Dorothy Kosinski with McArthur Binion, DNA: Black Painting: 1, 2015, Oil paint stick, graphite, and paper on board, 84 x 84 in, The Phillips Collection, Director’s Discretionary Fund, 2016

Museums are places for art and wellness—so, naturally, the first hours of our reopening Preview Days were reserved for our many community partners, many of whom are essential workers, teachers, and health professionals; our heartfelt thanks to them for all of their heroic work through the pandemic. My thanks to our supporters, donors, and trustees for an abiding investment in our work, even as our doors have been closed. I thank our dedicated staff for engaging our audiences so creatively on myriad digital platforms during the past months, and for continuing to grow our online offerings that will be the foundation for a robust digital presence going forward. Thank you to those that have kept our building and artwork safe since March. And thank you to the frontline staff who are now on site to ensure that your visit is pleasant and safe. It has been a team effort to reopen our doors.

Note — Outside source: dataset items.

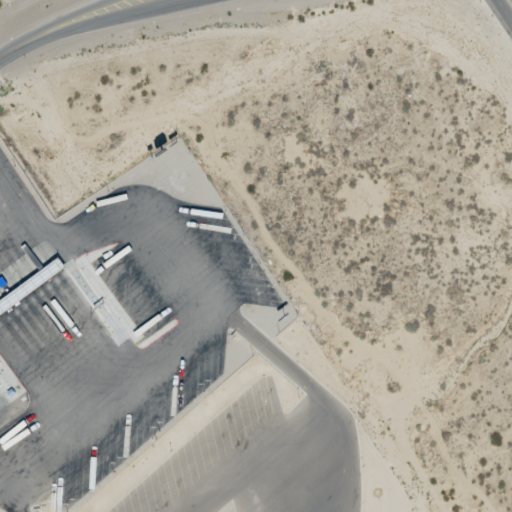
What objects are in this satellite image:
road: (504, 10)
road: (55, 23)
road: (91, 23)
road: (2, 57)
road: (17, 195)
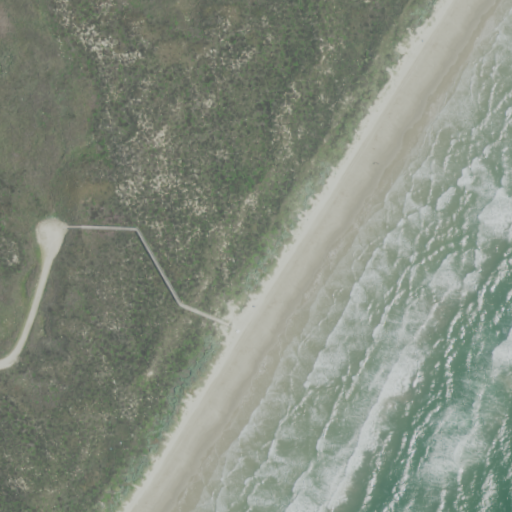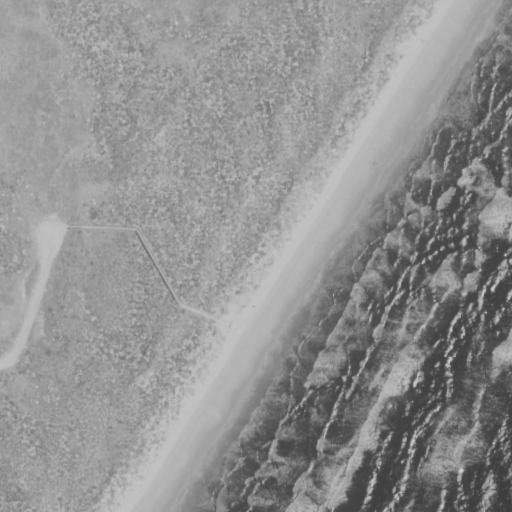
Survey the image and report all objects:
road: (298, 256)
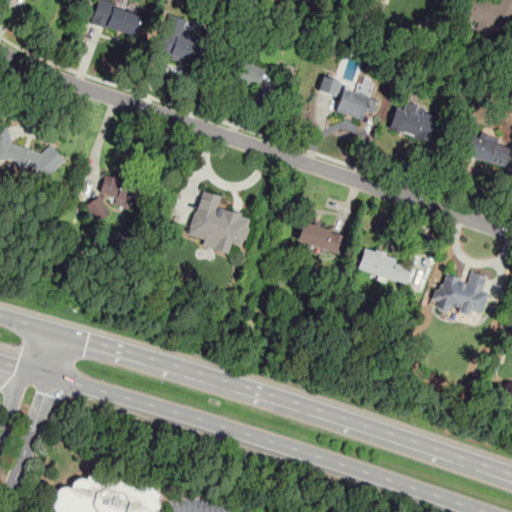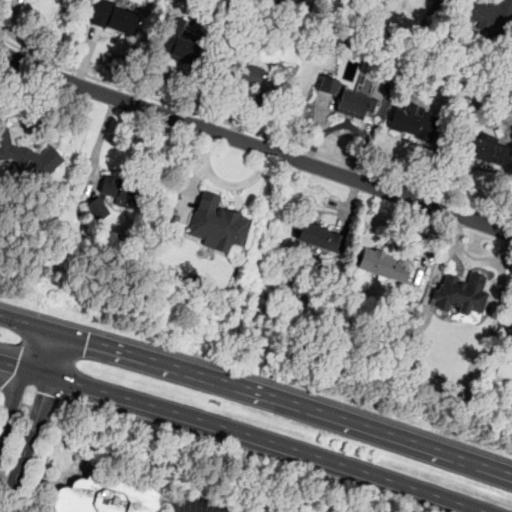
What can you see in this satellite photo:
building: (45, 0)
building: (487, 15)
building: (114, 17)
building: (115, 17)
building: (178, 38)
building: (179, 40)
building: (244, 72)
building: (249, 72)
building: (329, 85)
building: (349, 92)
building: (353, 100)
building: (414, 121)
building: (415, 122)
road: (254, 132)
road: (254, 145)
building: (484, 150)
building: (483, 151)
building: (26, 156)
building: (29, 156)
building: (116, 190)
building: (117, 191)
building: (216, 223)
building: (216, 223)
building: (319, 237)
building: (319, 237)
building: (380, 265)
building: (382, 266)
building: (460, 293)
building: (462, 294)
building: (511, 321)
building: (510, 322)
traffic signals: (87, 344)
traffic signals: (16, 366)
traffic signals: (32, 390)
road: (257, 393)
road: (26, 406)
road: (243, 435)
building: (107, 494)
building: (107, 495)
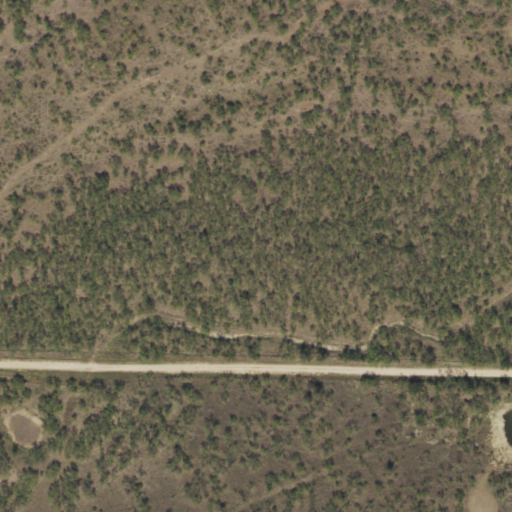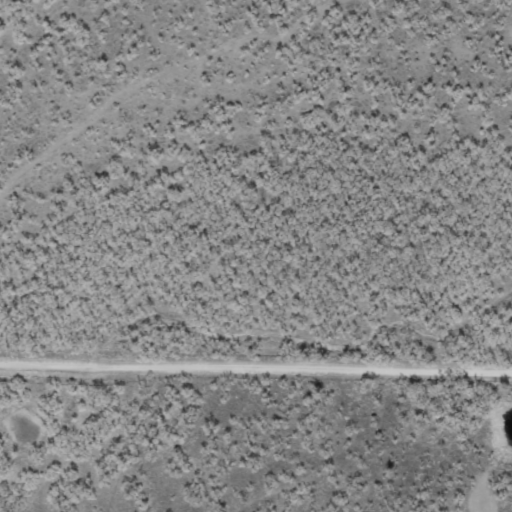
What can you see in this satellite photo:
road: (256, 367)
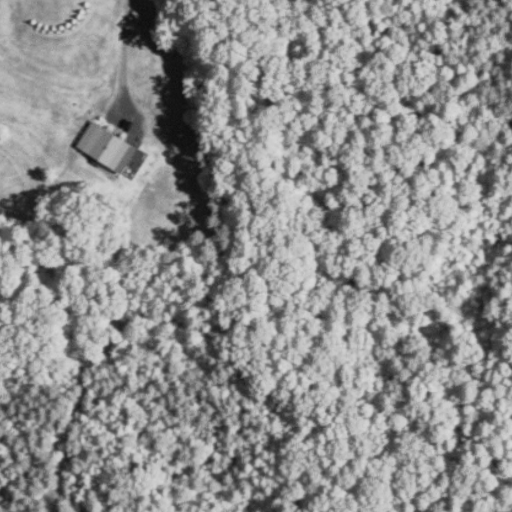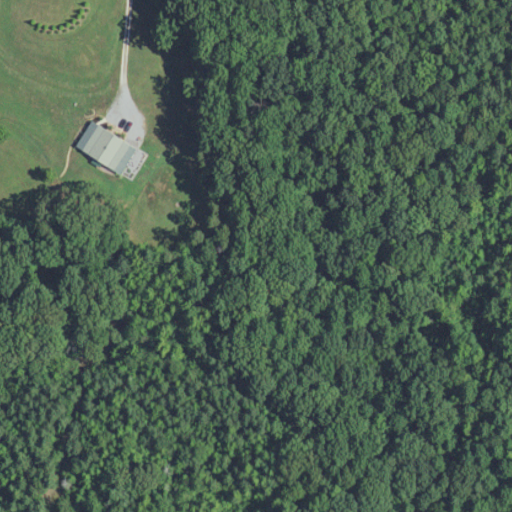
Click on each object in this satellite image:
road: (129, 54)
building: (111, 150)
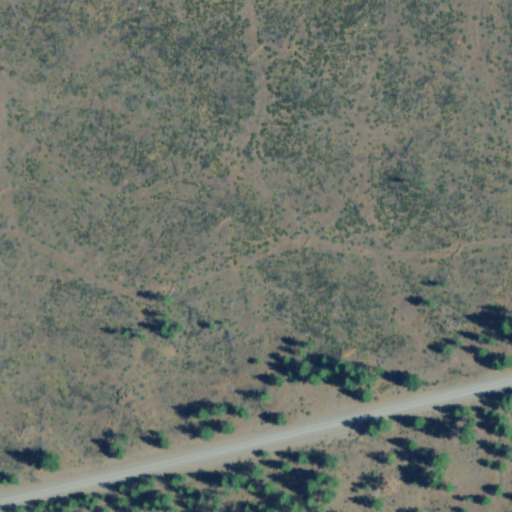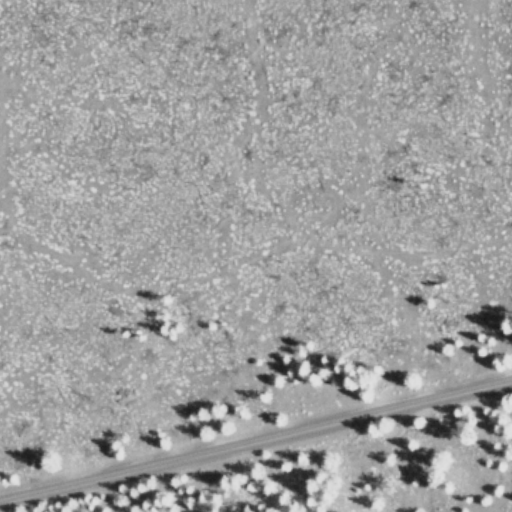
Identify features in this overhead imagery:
road: (256, 361)
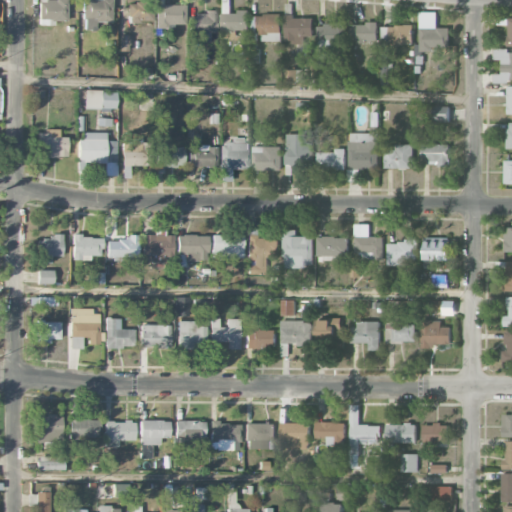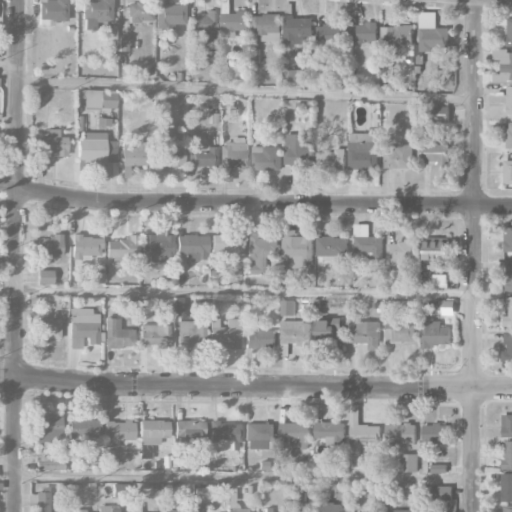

Scenes from our reopening Member Preview Days, October 8-11

Please visit—there is a lot to see: Riffs and Relations: African American Artists and the European Modernist Tradition, Moira Dryer: Back in Business (both have been extended through the end of the year), a new installation of 11 Edward Hopper paintings from the Whitney Museum of American Art, a video installation of an election theme work by Brian Dailey, and banners by conceptual artist Jenny Holzer on the main façade. And there will be more to see as we carefully open up additional galleries, and as we prepare for our centennial in 2021. Welcome back.

Remembering John Lewis

Congressman John Lewis visited The Phillips Collection in May 2008 during the whirlwind first months of my tenure as director of the museum. He joined me and curator Elsa Smithgall along with National Endowment for the Arts Chair Dana Gioia to view our installation of Jacob Lawrence’s Migration Series. He also generously made time to talk to some of the students with whom we work. What an impression he made on all of us.

NEA Chair Dana Gioia, Dorothy Kosinski, Congressman John Lewis, and Curator Elsa Smithgall with Jacob Lawrence’s Migration Series

Congressman John Lewis speaks with students in the auditorium

Congressman Lewis was friends with artist Benny Andrews (1930-2006). We are honored to have in the Phillips’s collection Andrews’s magnificent Trail of Tears, thanks to the incredible generosity of Agnes Gund. Andrews produced collages and ink drawings for the 2006 publication John Lewis in the Lead: A Story of the Civil Rights Movement by Jim Haskins ad Kathleen Benson. Later, in 2013, Lewis wrote a foreword for the catalogue that accompanied the exhibition Benny Andrews: There Must Be a Heaven at the Michael Rosenfeld Gallery in New York City. Lewis’s words about Andrews capture the ethical compass of his life:

Benny Andrews, Trail of Tears (Trail of Tears Series and Migrant Series), 2006, Oil on four canvases with painted fabric and mixed media collage, 76 x 145 x 1 in., Gift of Agnes Gund, 2019

“You see, for Benny, like all of us who were involved in non-violent direct action, protest is an act of love, not one of anger. Through all the jailings, beatings, protests, and prayers of the Civil Rights Movement, we always had ‘this basic idea,’ as Benny so appropriately put it, ‘that good would overcome evil.’ And it is from that place that we offered our complaint. Our desire was not to condemn, but to appeal to the better angels of all humanity. We demonstrated what was wrong to awaken that divine spark that resides in all of us with the power to build and not tear down, to reconcile and not divide, to love and not hate. This critique is an invitation to build a better world based on simple justice that values the dignity and the worth of every human being.”

We mourn Congressman Lewis’s passing and honor his lifelong work for and devotion to equity and justice.